* Problem
Could you copy out, character for character, everything in the material below from the line containing "Your Super Zoo" down through the line containing "volumes: # Папка, которую", including both of those lines?

* Records for this exercise
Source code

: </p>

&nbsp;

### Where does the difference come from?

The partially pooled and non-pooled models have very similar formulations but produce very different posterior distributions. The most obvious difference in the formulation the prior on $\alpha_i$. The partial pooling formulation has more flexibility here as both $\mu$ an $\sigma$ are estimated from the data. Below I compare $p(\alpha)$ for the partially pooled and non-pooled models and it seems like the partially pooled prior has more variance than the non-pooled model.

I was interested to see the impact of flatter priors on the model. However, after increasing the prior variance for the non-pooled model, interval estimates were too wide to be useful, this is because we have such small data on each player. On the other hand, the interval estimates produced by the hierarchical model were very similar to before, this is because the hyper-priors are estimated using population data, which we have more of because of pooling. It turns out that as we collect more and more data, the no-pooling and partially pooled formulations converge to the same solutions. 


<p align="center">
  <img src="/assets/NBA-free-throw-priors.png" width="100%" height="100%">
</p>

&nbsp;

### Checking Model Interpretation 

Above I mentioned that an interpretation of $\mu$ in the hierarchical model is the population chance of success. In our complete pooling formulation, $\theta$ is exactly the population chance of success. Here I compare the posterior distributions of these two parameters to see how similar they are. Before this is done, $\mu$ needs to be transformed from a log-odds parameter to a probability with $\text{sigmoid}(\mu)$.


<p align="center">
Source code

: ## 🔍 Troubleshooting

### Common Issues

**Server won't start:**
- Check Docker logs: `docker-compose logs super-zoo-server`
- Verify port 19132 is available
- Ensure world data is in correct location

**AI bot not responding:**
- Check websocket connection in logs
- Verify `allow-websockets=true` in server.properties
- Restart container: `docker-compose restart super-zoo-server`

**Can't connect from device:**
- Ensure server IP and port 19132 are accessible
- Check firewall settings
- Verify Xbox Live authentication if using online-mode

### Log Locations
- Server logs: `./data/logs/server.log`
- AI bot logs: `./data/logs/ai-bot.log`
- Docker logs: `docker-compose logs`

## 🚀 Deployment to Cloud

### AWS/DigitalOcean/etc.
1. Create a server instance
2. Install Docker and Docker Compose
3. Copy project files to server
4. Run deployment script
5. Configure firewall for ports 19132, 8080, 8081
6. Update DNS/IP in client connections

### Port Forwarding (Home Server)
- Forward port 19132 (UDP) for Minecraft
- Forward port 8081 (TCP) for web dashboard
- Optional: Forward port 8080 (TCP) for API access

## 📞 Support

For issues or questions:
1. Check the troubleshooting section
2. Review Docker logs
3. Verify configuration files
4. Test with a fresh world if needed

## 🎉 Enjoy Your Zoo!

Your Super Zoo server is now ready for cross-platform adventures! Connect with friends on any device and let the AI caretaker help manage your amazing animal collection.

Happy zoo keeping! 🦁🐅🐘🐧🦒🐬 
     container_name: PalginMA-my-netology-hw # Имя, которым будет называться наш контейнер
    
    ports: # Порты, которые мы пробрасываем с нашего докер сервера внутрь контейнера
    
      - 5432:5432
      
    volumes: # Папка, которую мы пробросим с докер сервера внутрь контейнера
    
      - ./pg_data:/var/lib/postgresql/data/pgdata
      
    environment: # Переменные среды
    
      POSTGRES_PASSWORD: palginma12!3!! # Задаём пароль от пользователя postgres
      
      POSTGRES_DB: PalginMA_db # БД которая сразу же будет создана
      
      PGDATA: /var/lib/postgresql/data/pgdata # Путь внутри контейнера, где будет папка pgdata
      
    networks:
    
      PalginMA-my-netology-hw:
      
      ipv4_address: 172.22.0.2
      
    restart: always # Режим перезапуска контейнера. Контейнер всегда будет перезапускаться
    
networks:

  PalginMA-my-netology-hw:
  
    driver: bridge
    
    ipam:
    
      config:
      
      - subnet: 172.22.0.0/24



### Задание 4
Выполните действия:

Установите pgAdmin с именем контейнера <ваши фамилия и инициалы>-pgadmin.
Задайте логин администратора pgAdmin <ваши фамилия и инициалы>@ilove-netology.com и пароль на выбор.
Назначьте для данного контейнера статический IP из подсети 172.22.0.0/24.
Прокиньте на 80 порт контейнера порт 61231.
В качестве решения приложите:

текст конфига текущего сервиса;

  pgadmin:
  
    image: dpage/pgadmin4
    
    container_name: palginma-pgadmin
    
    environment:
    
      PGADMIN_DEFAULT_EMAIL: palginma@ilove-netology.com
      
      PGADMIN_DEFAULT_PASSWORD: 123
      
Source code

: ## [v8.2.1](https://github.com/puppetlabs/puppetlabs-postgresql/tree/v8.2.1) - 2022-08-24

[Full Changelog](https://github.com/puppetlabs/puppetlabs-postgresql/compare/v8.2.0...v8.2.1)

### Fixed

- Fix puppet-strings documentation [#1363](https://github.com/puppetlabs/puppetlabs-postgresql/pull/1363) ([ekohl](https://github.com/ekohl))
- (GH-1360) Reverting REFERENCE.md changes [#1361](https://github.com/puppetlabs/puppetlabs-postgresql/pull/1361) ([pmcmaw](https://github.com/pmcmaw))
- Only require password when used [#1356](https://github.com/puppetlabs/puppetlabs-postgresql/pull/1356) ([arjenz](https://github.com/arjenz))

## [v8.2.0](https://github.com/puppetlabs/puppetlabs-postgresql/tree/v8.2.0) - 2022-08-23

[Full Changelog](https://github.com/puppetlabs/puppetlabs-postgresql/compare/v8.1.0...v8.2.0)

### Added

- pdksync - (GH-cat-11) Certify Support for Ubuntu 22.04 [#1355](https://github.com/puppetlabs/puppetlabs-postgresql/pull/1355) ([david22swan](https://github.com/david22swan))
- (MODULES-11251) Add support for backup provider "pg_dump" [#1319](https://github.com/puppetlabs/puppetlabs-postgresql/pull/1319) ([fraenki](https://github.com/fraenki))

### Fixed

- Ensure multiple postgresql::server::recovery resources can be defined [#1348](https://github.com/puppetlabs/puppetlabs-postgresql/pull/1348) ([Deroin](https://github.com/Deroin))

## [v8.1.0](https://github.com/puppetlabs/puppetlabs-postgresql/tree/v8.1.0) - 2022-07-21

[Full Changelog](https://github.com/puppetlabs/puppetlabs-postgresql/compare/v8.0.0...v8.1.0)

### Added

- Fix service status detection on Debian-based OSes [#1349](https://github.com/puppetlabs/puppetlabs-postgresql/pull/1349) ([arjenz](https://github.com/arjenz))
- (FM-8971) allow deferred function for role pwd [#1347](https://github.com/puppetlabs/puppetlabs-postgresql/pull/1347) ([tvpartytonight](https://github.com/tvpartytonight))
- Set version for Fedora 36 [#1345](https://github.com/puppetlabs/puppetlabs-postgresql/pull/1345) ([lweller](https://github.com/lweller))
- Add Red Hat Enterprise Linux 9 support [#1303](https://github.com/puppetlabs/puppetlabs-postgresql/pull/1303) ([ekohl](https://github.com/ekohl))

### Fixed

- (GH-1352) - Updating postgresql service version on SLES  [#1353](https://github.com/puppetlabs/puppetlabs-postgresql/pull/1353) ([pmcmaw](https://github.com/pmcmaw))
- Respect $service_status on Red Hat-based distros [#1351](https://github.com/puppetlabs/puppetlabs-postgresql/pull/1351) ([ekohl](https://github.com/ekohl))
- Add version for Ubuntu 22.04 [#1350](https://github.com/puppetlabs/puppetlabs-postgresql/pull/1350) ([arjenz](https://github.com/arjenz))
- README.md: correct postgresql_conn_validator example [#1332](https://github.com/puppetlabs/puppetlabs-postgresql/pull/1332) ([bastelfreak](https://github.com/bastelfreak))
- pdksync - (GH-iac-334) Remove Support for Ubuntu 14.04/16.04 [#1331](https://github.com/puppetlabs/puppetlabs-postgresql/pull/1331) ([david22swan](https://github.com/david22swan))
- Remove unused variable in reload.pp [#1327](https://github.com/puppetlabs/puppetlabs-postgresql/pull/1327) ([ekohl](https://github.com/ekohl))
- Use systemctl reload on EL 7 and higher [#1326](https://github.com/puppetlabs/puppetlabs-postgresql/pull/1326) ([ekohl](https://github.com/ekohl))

* Exercise solution
Your Super Zoo server is now ready for cross-platform adventures! Connect with friends on any device and let the AI caretaker help manage your amazing animal collection.

Happy zoo keeping! 🦁🐅🐘🐧🦒🐬 
     container_name: PalginMA-my-netology-hw # Имя, которым будет называться наш контейнер
    
    ports: # Порты, которые мы пробрасываем с нашего докер сервера внутрь контейнера
    
      - 5432:5432
      
    volumes: # Папка, которую мы пробросим с докер сервера внутрь контейнера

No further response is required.